Stored data entries
===

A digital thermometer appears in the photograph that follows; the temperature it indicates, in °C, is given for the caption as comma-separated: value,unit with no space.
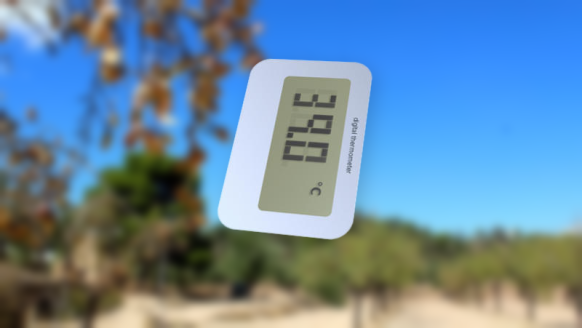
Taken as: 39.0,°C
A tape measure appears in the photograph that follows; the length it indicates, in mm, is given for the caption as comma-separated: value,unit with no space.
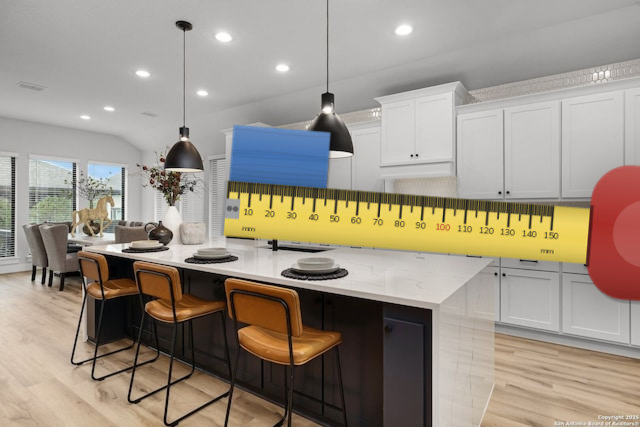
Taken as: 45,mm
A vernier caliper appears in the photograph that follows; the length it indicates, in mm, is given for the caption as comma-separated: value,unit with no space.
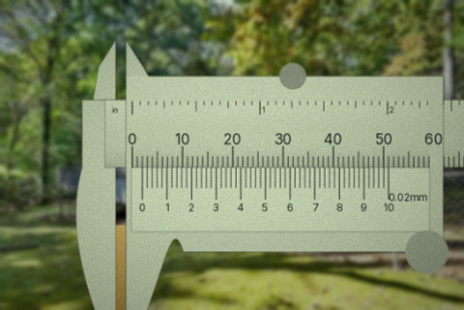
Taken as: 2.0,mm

===

**WORK REQUIRED:** Display every row above that contains the word "follows". Only matches with the same capitalization count.

**RESPONSE:**
A digital thermometer appears in the photograph that follows; the temperature it indicates, in °C, is given for the caption as comma-separated: value,unit with no space.
A tape measure appears in the photograph that follows; the length it indicates, in mm, is given for the caption as comma-separated: value,unit with no space.
A vernier caliper appears in the photograph that follows; the length it indicates, in mm, is given for the caption as comma-separated: value,unit with no space.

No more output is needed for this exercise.